**Aim**.
Format the lines of the entries below as a JSON list of strings, one string per line, from the line with "genus: Myrcia" through the final line of the entries. Leave out any blank lines.

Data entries
============================================================
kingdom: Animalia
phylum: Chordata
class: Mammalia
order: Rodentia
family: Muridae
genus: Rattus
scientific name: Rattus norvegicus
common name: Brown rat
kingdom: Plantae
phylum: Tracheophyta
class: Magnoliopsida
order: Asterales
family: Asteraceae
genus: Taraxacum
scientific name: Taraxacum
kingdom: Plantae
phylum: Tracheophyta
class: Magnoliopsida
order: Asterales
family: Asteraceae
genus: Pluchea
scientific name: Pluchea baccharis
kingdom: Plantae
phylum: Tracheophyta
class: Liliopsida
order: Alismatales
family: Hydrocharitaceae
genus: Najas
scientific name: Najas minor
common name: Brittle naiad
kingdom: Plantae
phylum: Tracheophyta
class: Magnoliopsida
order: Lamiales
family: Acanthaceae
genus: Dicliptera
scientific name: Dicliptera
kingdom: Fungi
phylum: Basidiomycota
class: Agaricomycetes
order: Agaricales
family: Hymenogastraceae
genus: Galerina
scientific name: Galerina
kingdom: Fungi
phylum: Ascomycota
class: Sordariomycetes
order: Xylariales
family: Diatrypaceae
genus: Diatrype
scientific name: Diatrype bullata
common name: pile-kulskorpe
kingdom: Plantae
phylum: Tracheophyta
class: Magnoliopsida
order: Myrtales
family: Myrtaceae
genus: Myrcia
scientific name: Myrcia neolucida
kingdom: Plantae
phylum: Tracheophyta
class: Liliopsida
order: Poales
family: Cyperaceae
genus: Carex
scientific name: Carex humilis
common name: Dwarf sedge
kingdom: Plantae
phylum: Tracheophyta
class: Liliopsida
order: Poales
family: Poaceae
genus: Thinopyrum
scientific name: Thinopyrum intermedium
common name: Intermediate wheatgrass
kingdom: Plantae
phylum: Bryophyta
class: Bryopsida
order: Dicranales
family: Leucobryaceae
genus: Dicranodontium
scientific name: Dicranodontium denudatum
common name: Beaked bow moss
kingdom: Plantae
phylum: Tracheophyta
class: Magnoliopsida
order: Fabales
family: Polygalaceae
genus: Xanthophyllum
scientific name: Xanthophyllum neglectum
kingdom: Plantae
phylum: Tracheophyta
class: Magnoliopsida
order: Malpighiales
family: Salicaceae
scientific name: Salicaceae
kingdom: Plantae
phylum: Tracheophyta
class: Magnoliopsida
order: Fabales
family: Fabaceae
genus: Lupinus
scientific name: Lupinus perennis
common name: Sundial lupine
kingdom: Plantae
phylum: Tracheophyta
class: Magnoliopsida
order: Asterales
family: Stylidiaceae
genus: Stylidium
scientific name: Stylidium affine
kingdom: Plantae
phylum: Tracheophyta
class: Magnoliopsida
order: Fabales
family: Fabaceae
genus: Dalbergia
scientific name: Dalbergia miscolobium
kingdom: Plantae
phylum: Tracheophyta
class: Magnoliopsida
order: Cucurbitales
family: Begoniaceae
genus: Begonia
============================================================
**Solution to this task**.
[
  "genus: Myrcia",
  "scientific name: Myrcia neolucida",
  "kingdom: Plantae",
  "phylum: Tracheophyta",
  "class: Liliopsida",
  "order: Poales",
  "family: Cyperaceae",
  "genus: Carex",
  "scientific name: Carex humilis",
  "common name: Dwarf sedge",
  "kingdom: Plantae",
  "phylum: Tracheophyta",
  "class: Liliopsida",
  "order: Poales",
  "family: Poaceae",
  "genus: Thinopyrum",
  "scientific name: Thinopyrum intermedium",
  "common name: Intermediate wheatgrass",
  "kingdom: Plantae",
  "phylum: Bryophyta",
  "class: Bryopsida",
  "order: Dicranales",
  "family: Leucobryaceae",
  "genus: Dicranodontium",
  "scientific name: Dicranodontium denudatum",
  "common name: Beaked bow moss",
  "kingdom: Plantae",
  "phylum: Tracheophyta",
  "class: Magnoliopsida",
  "order: Fabales",
  "family: Polygalaceae",
  "genus: Xanthophyllum",
  "scientific name: Xanthophyllum neglectum",
  "kingdom: Plantae",
  "phylum: Tracheophyta",
  "class: Magnoliopsida",
  "order: Malpighiales",
  "family: Salicaceae",
  "scientific name: Salicaceae",
  "kingdom: Plantae",
  "phylum: Tracheophyta",
  "class: Magnoliopsida",
  "order: Fabales",
  "family: Fabaceae",
  "genus: Lupinus",
  "scientific name: Lupinus perennis",
  "common name: Sundial lupine",
  "kingdom: Plantae",
  "phylum: Tracheophyta",
  "class: Magnoliopsida",
  "order: Asterales",
  "family: Stylidiaceae",
  "genus: Stylidium",
  "scientific name: Stylidium affine",
  "kingdom: Plantae",
  "phylum: Tracheophyta",
  "class: Magnoliopsida",
  "order: Fabales",
  "family: Fabaceae",
  "genus: Dalbergia",
  "scientific name: Dalbergia miscolobium",
  "kingdom: Plantae",
  "phylum: Tracheophyta",
  "class: Magnoliopsida",
  "order: Cucurbitales",
  "family: Begoniaceae",
  "genus: Begonia"
]